A duty on parboiled rice hit exports in India this week, while prices in Vietnam and Thailand continued to fall from recent highs.
India’s 5% broken parboiled rice prices remained at $525-$535 a tonne, near a record $520-$540 a tonne hit on Aug. 31. Trading activity has slowed, said Himanshu Agarwal, chief executive officer of exporter Satyam Balajee.
Global rice prices have surged after India imposed a 20% duty on exports of parboiled rice from August 25, in addition to existing export restrictions on non-basmati white rice. “We are only giving a reference price to buyers. No one is buying at this price,” said an exporter.
Thailand’s benchmark 5% broken rice prices fell to $613-$615 a tonne from $620 last week. Prices fell due to a weaker baht but remained high, a trader said, adding that farmers were considering increasing output. The trader said deliveries were only made at previously agreed prices to Iraq, the Philippines and Malaysia.
Meanwhile, Vietnam’s 5% broken rice prices fell to $620-$630 a tonne from $630-$640 last week. A trader in Ho Chi Minh City said buyers from the Philippines remained quiet.
However, another trader in the Mekong Delta said tight supplies and growing demand from Africa and Indonesia would limit the decline in rice prices.
A senior official from the Bangladesh Food Ministry said the country has enough rice reserves, currently around 1.7 million tonnes, to supply its people amid rising global and domestic rice prices.
Farmers are also monitoring the El Nino weather phenomenon after an unusually dry August, with lower rainfall forecast in September posing a greater threat to supplies.
Prices of US agricultural products fluctuated during the session on September 15 on the Chicago Board of Trade (CBOT), in which corn and soybean prices decreased, while wheat prices increased.

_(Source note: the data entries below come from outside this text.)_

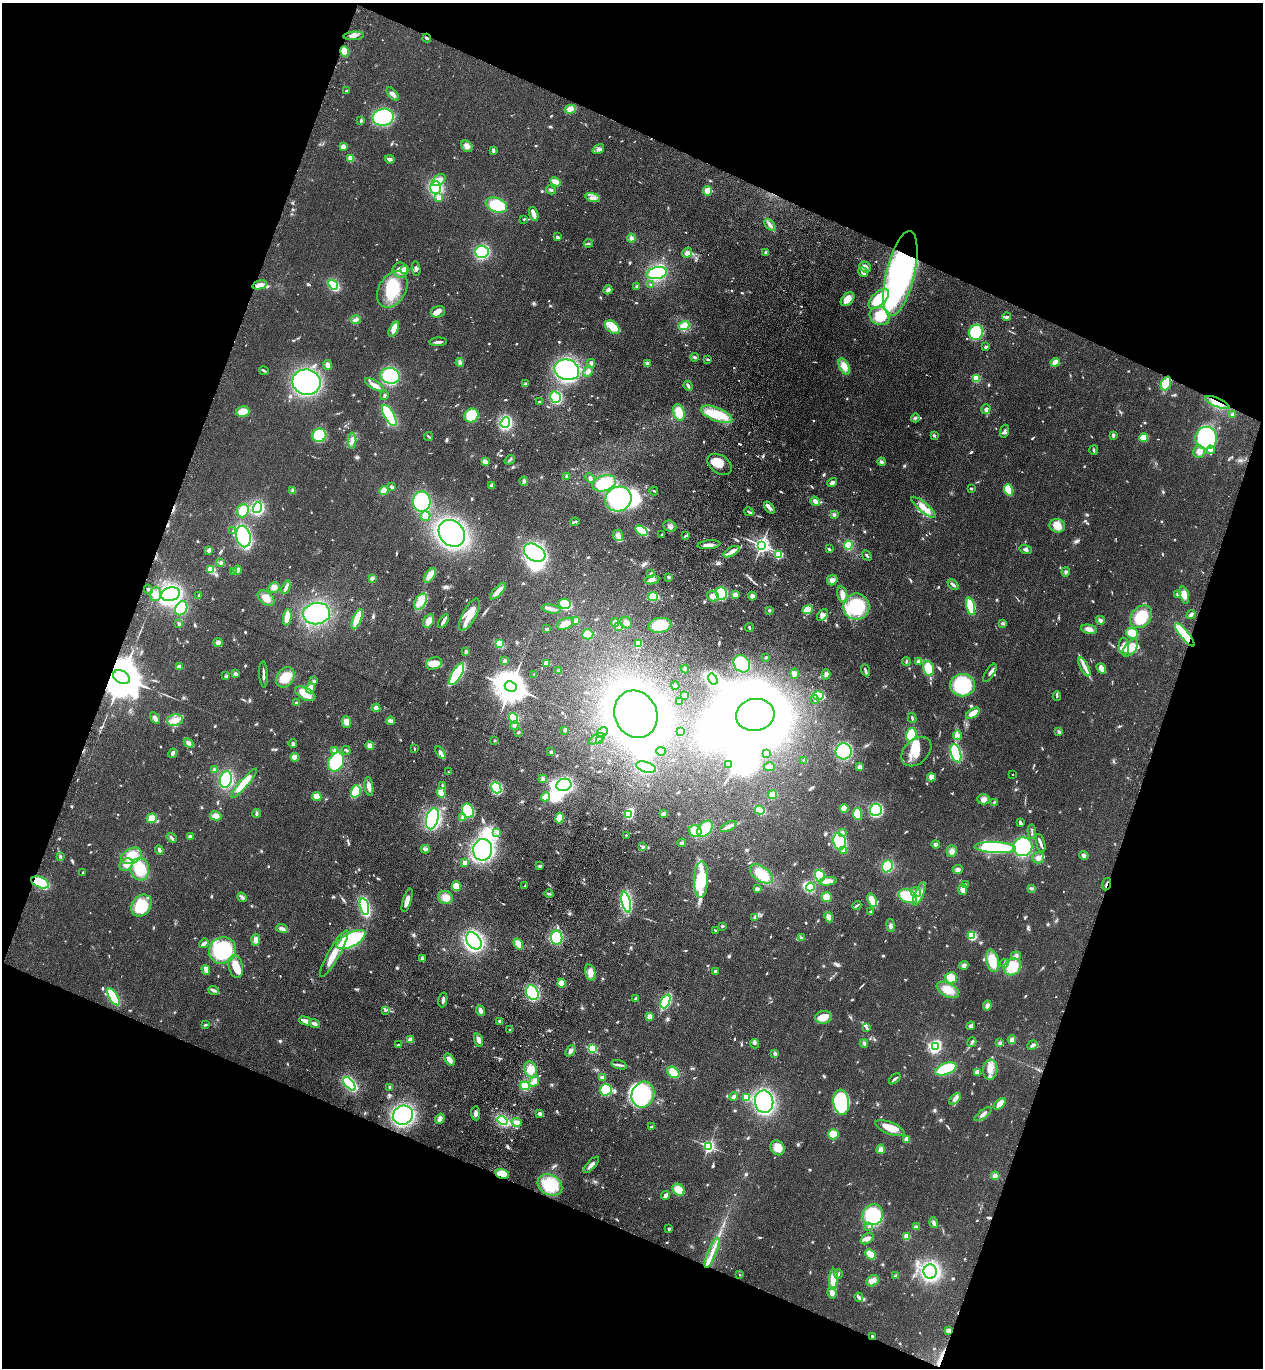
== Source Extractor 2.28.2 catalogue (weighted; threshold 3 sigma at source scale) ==
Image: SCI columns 248-5290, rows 49-5510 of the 5668 x 5559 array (HDU 1 of 3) = the unmasked area's bounding box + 8 px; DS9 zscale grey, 4 x 4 block average (1 PNG px = mean of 4 x 4 image px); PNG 1265 x 1370 px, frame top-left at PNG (2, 3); each listed source drawn as its Kron ellipse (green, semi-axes under 4 px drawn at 4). Shown black and unused: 41% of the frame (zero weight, under 3 of 4 exposures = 6% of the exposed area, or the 3 px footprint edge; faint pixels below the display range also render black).
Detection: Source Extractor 2.28.2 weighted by HDU 2 'WHT'. Background 0.0513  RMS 0.0058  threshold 0.0259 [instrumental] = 3 sigma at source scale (4.5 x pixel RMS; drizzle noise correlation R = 1.50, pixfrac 1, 0.05/0.05 arcsec/px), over >= 5 px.
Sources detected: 1008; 3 too faint to see at this stretch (4 x 4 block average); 31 inside a brighter object's white glare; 8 cosmic-ray / hot-pixel residue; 1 long thin detection or spike segment (spike, bleed or trail) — neither listed nor drawn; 11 coinciding with a brighter row at this scale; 75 inside a brighter listed object's ellipse — not listed separately; of the other 879, all 500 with FLUX_AUTO >= 4.09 (the completeness limit of this list) listed and drawn (379 fainter detections not listed), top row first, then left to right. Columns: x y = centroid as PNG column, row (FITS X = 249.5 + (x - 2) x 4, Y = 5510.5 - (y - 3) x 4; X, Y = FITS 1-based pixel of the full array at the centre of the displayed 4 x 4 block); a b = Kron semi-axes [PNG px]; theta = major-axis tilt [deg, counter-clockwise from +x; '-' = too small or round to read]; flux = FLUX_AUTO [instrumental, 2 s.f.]
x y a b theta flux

Corn for December 2023 delivery fell 4.25 cents, or 0.88 percent, to $4.7625 a bushel. Soybeans for November 2023 delivery fell 20.25 cents, or 1.49 percent, to $13.4025 a bushel. Wheat for December 2023 delivery rose 10.5 cents, or 1.77 percent, to $6.0425 a bushel.
The European Union (EU) is expected to allow its ban on Ukrainian grain imports to expire, but this will not stop some countries from implementing their own bans.
Members of the National Oilseed Processors Association processed 167.8 million bushels of soybeans in August 2023, the lowest in the U.S. in 11 months. U.S. soybean stocks fell to 1.250 million pounds, the lowest monthly U.S. stockpile since October 2017 (1 pound/lb = 0.4535 kg).
Forecasters fear Australia's drought will worsen by November 2023 as the El Nino phenomenon in the equatorial Pacific rapidly strengthens.
Light rainfall is forecast across the Central US over the next six days, followed by a wetter weather pattern across the region with near-to-above-normal rainfall in early October 2023.